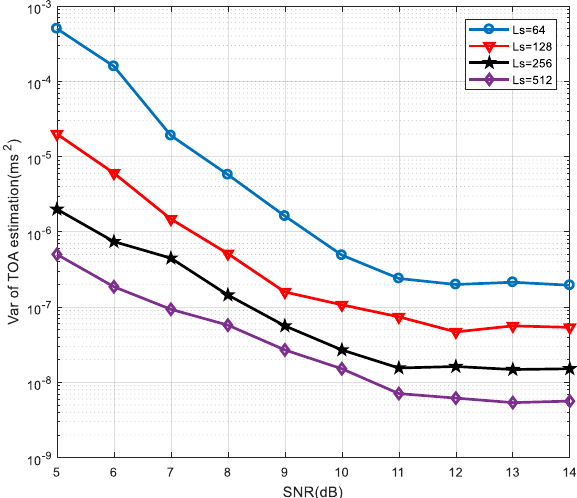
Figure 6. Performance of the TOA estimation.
* * *
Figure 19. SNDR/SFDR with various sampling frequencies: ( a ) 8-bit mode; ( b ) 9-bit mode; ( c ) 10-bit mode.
* * *
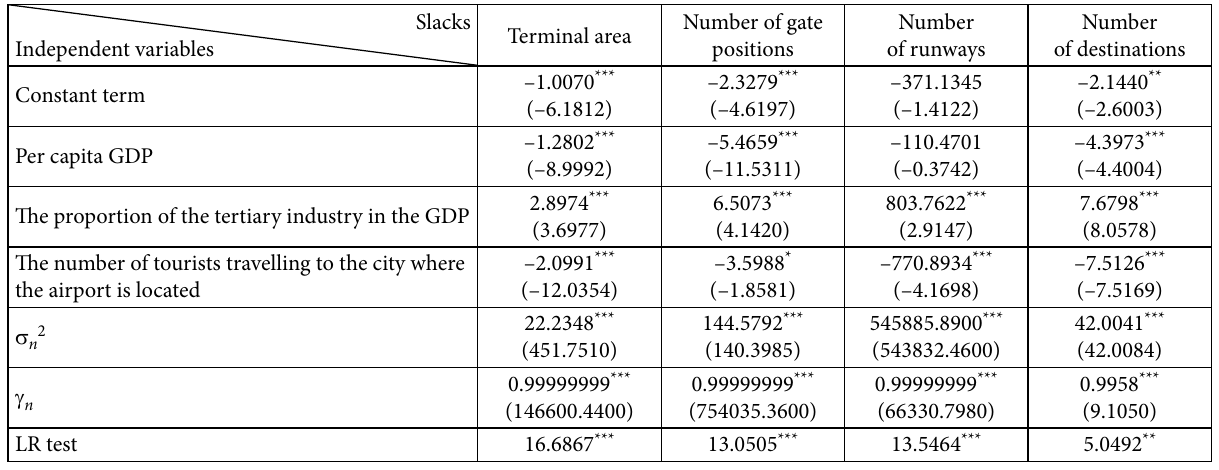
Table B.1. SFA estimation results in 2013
* * *
**What you are asked to do**
The lines to return are those in the entries above that include "Figure".

**Solution to this exercise**
Figure 6. Performance of the TOA estimation.
Figure 19. SNDR/SFDR with various sampling frequencies: ( a ) 8-bit mode; ( b ) 9-bit mode; ( c ) 10-bit mode.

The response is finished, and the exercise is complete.